## Provided data
**********
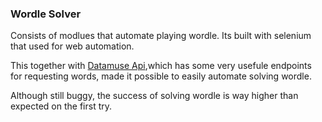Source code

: ### Wordle Solver

Consists of modlues that automate playing wordle.
Its built with selenium that used for web automation.

This together with [Datamuse Api](https://www.datamuse.com/api/),which has some very usefule endpoints for
requesting words, made it possible to easily automate solving wordle.

Although still buggy, the success of solving wordle is way higher than expected on the first try.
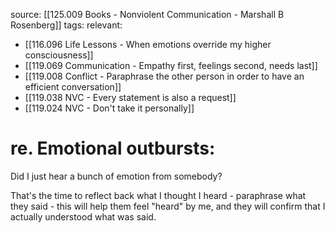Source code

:source: [[125.009 Books - Nonviolent Communication - Marshall B Rosenberg]]
tags:
relevant:
- [[116.096 Life Lessons - When emotions override my higher consciousness]]
- [[119.069 Communication - Empathy first, feelings second, needs last]]
- [[119.008 Conflict - Paraphrase the other person in order to have an efficient conversation]]
- [[119.038 NVC - Every statement is also a request]]
- [[119.024 NVC - Don't take it personally]]

# re. Emotional outbursts:

Did I just hear a bunch of emotion from somebody? 

That's the time to reflect back what I thought I heard - paraphrase what they said - this will help them feel "heard" by me, and they will confirm that I actually understood what was said.


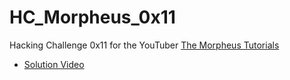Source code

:# HC_Morpheus_0x11

Hacking Challenge 0x11 for the YouTuber [The Morpheus Tutorials](https://www.youtube.com/channel/UCLGY6_j7kZfA1dmmjR1J_7w)

- [Solution Video](https://www.youtube.com/)

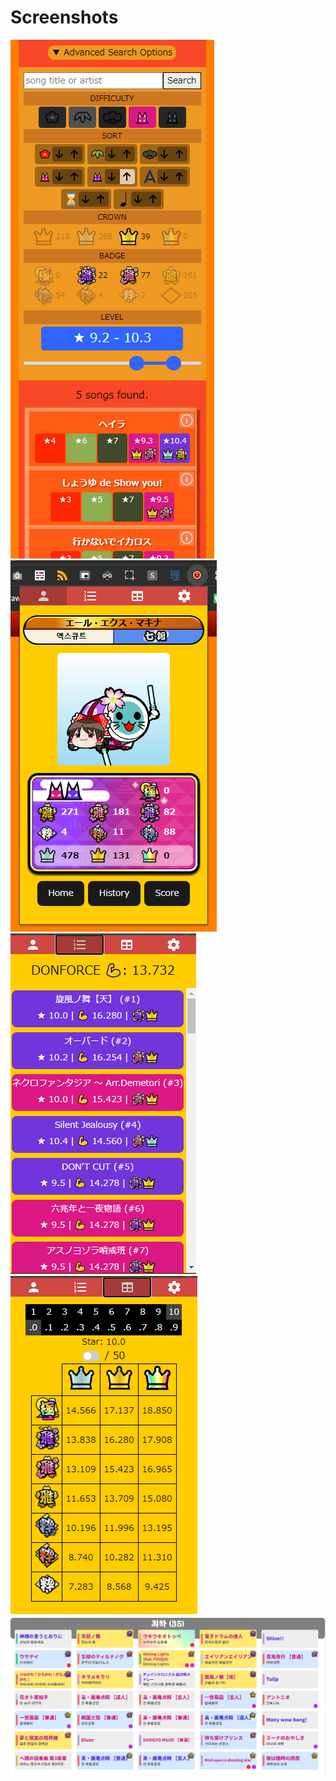 # Screenshots

![](.screenshots/search.png)
![](.screenshots/profile.png)
![](.screenshots/rating.png)
![](.screenshots/table.png)
![](.screenshots/taikowiki.png)
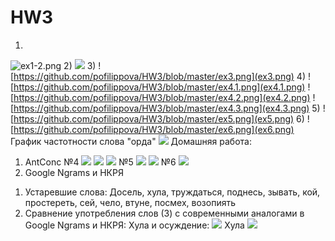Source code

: # HW3
1)
![ex1-2.png](ex1-2.png)
2)
![](ex1-2.png)
3)
![https://github.com/pofilippova/HW3/blob/master/ex3.png](ex3.png)
4)
![https://github.com/pofilippova/HW3/blob/master/ex4.1.png](ex4.1.png)
![https://github.com/pofilippova/HW3/blob/master/ex4.2.png](ex4.2.png)
![https://github.com/pofilippova/HW3/blob/master/ex4.3.png](ex4.3.png)
5)
![https://github.com/pofilippova/HW3/blob/master/ex5.png](ex5.png)
6)
![https://github.com/pofilippova/HW3/blob/master/ex6.png](ex6.png)
График частотности слова "орда"
![](picture.PNG)
Домашняя работа:
1. AntConc
№4
![](hw_ex4.1.png)
![](hw_ex4.2.png)
![](hw_ex4.3.png)
№5
![](hw_ex5.png)
![](hw_ex5.1.png)
№6
![](hw_ex6.png)
2. Google Ngrams и НКРЯ 
1) Устаревшие слова:
Досель, хула, труждаться, поднесь, зывать, кой, простереть, сей, чело, втуне, посмех, возопиять
2) Сравнение употребления слов (3) с современными аналогами в Google Ngrams и НКРЯ:
Хула и осуждение:
![](ngrams1.PNG)
Хула ![](NKRA1.1.PNG)

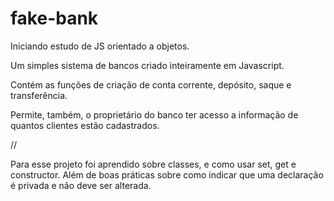 # fake-bank
Iniciando estudo de JS orientado a objetos. 

Um simples sistema de bancos criado inteiramente em Javascript.

Contém as funções de criação de conta corrente, depósito, saque e transferência.

Permite, também, o proprietário do banco ter acesso a informação de quantos clientes estão cadastrados.

//

Para esse projeto foi aprendido sobre classes, e como usar set, get e constructor. Além de boas práticas sobre como indicar que uma declaração é privada e não deve ser alterada.
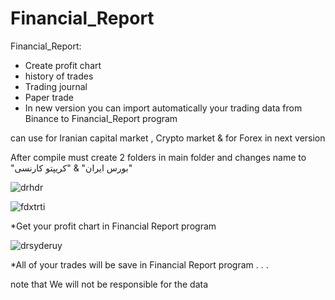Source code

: # Financial_Report


Financial_Report:

* Create profit chart
* history of trades
* Trading journal
* Paper trade
* In new version you can import automatically your trading data from Binance to Financial_Report program

can use for Iranian capital market , Crypto market & for Forex in next version

After compile must create 2 folders in main folder and changes name to "بورس ایران" & "کریپتو کارنسی"


![drhdr](https://user-images.githubusercontent.com/37404187/121040069-dec77e00-c7c6-11eb-8d17-7f8c1f0feee7.PNG)



![fdxtrti](https://user-images.githubusercontent.com/37404187/121040194-f56dd500-c7c6-11eb-9f8d-b17966f2a453.PNG)

*Get your profit chart in Financial Report program


![drsyderuy](https://user-images.githubusercontent.com/37404187/121040382-19c9b180-c7c7-11eb-8866-3a8d18b2dd1a.PNG)

*All of your trades will be save in Financial Report program
.
.
.



note that We will not be responsible for the data
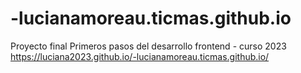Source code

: 
# -lucianamoreau.ticmas.github.io
Proyecto final Primeros pasos del desarrollo frontend - curso 2023
https://luciana2023.github.io/-lucianamoreau.ticmas.github.io/

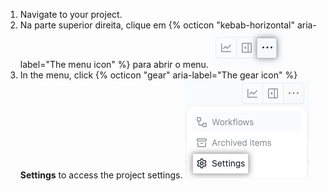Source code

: 1. Navigate to your project.
1. Na parte superior direita, clique em {% octicon "kebab-horizontal" aria-label="The menu icon" %} para abrir o menu. ![Captura de tela que mostra o ícone de menu](/assets/images/help/projects-v2/open-menu.png)
2. In the menu, click {% octicon "gear" aria-label="The gear icon" %} **Settings** to access the project settings. ![Screenshot showing the 'Settings' menu item](/assets/images/help/projects-v2/settings-menu-item.png)
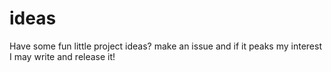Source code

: # ideas
Have some fun little project ideas? make an issue and if it peaks my interest I may write and release it!

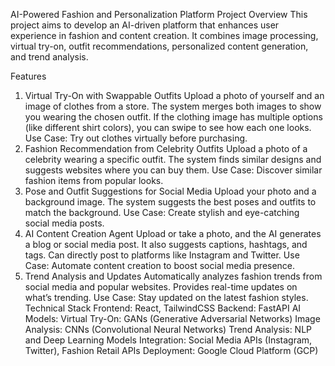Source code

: AI-Powered Fashion and Personalization Platform
Project Overview
This project aims to develop an AI-driven platform that enhances user experience in fashion and content creation. It combines image processing, virtual try-on, outfit recommendations, personalized content generation, and trend analysis.

Features
1. Virtual Try-On with Swappable Outfits
Upload a photo of yourself and an image of clothes from a store.
The system merges both images to show you wearing the chosen outfit.
If the clothing image has multiple options (like different shirt colors), you can swipe to see how each one looks.
Use Case: Try out clothes virtually before purchasing.
2. Fashion Recommendation from Celebrity Outfits
Upload a photo of a celebrity wearing a specific outfit.
The system finds similar designs and suggests websites where you can buy them.
Use Case: Discover similar fashion items from popular looks.
3. Pose and Outfit Suggestions for Social Media
Upload your photo and a background image.
The system suggests the best poses and outfits to match the background.
Use Case: Create stylish and eye-catching social media posts.
4. AI Content Creation Agent
Upload or take a photo, and the AI generates a blog or social media post.
It also suggests captions, hashtags, and tags.
Can directly post to platforms like Instagram and Twitter.
Use Case: Automate content creation to boost social media presence.
5. Trend Analysis and Updates
Automatically analyzes fashion trends from social media and popular websites.
Provides real-time updates on what’s trending.
Use Case: Stay updated on the latest fashion styles.
Technical Stack
Frontend: React, TailwindCSS
Backend: FastAPI
AI Models:
Virtual Try-On: GANs (Generative Adversarial Networks)
Image Analysis: CNNs (Convolutional Neural Networks)
Trend Analysis: NLP and Deep Learning Models
Integration: Social Media APIs (Instagram, Twitter), Fashion Retail APIs
Deployment: Google Cloud Platform (GCP)
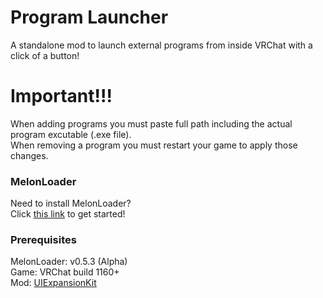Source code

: # Program Launcher

A standalone mod to launch external programs from inside VRChat with a click of a button!

# Important!!! 

When adding programs you must paste full path including the actual program excutable (.exe file). <br>
When removing a program you must restart your game to apply those changes.

### MelonLoader
Need to install MelonLoader?<br>
Click [this link](https://melonwiki.xyz/) to get started!

### Prerequisites
MelonLoader: v0.5.3 (Alpha)<br>
Game: VRChat build 1160+<br>
Mod: [UIExpansionKit](https://github.com/knah/VRCMods)

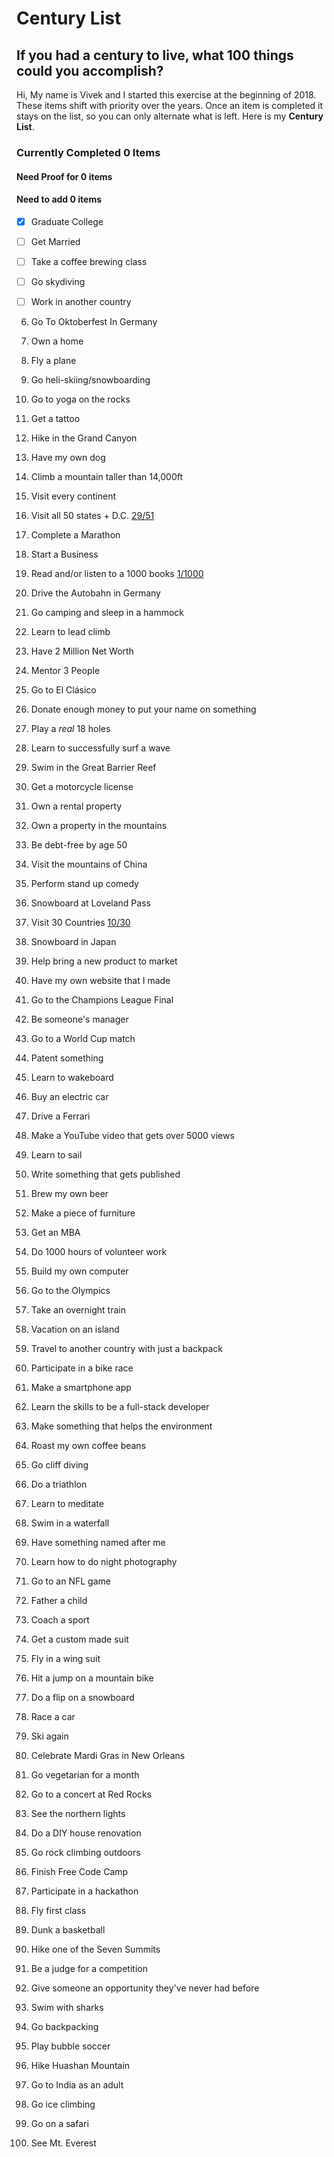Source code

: # Century List
## If you had a century to live, what 100 things could you accomplish?

Hi,
My name is Vivek and I started this exercise at the beginning of 2018. These items shift with priority over the years. Once an item is completed it stays on the list, so you can only alternate what is left. Here is my **Century List**.


### Currently Completed **0** Items
#### Need Proof for **0** items
#### Need to add **0** items


- [x] Graduate College

- [ ] Get Married

- [ ] Take a coffee brewing class

- [ ] Go skydiving

- [ ] Work in another country

6. Go To Oktoberfest In Germany

7. Own a home

8. Fly a plane

9. Go heli-skiing/snowboarding

10. Go to yoga on the rocks

11. Get a tattoo

12. Hike in the Grand Canyon

13. Have my own dog

14. Climb a mountain taller than 14,000ft

15. Visit every continent

16. Visit all 50 states + D.C. [29/51](../master/states.md)

17. Complete a Marathon

18. Start a Business

19. Read and/or listen to a 1000 books [1/1000](../master/books.md)

20. Drive the Autobahn in Germany

21. Go camping and sleep in a hammock

22. Learn to lead climb

23. Have 2 Million Net Worth

24. Mentor 3 People

25. Go to El Cl&#225;sico

26. Donate enough money to put your name on something

27. Play a *real* 18 holes

28. Learn to successfully surf a wave

29. Swim in the Great Barrier Reef

30. Get a motorcycle license

31. Own a rental property

32. Own a property in the mountains

33. Be debt-free by age 50

34. Visit the mountains of China

35. Perform stand up comedy

36. Snowboard at Loveland Pass

37. Visit 30 Countries [10/30](../master/countries.md)

38. Snowboard in Japan

39. Help bring a new product to market

40. Have my own website that I made

41. Go to the Champions League Final

42. Be someone's manager

43. Go to a World Cup match

44. Patent something

45. Learn to wakeboard

46. Buy an electric car

47. Drive a Ferrari

48. Make a YouTube video that gets over 5000 views

49. Learn to sail

50. Write something that gets published

51. Brew my own beer

52. Make a piece of furniture

53. Get an MBA

54. Do 1000 hours of volunteer work

55. Build my own computer

56. Go to the Olympics

57. Take an overnight train

58. Vacation on an island

59. Travel to another country with just a backpack

60. Participate in a bike race

61. Make a smartphone app

62. Learn the skills to be a full-stack developer

63. Make something that helps the environment

64. Roast my own coffee beans

65. Go cliff diving

66. Do a triathlon

67. Learn to meditate

68. Swim in a waterfall

69. Have something named after me

70. Learn how to do night photography

71. Go to an NFL game

72. Father a child

73. Coach a sport

74. Get a custom made suit

75. Fly in a wing suit

76. Hit a jump on a mountain bike

77. Do a flip on a snowboard

78. Race a car

79. Ski again

80. Celebrate Mardi Gras in New Orleans

81. Go vegetarian for a month

82. Go to a concert at Red Rocks

83. See the northern lights

84. Do a DIY house renovation

85. Go rock climbing outdoors

86. Finish Free Code Camp

87. Participate in a hackathon

88. Fly first class

89. Dunk a basketball

90. Hike one of the Seven Summits

91. Be a judge for a competition

92. Give someone an opportunity they've never had before

93. Swim with sharks

94. Go backpacking

95. Play bubble soccer

96. Hike Huashan Mountain

97. Go to India as an adult

98. Go ice climbing

99. Go on a safari

100. See Mt. Everest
**********
## Task details
Line count for the string "Upload": say how many lines in the listing contain it, and add nothing.

## Solution for this task
4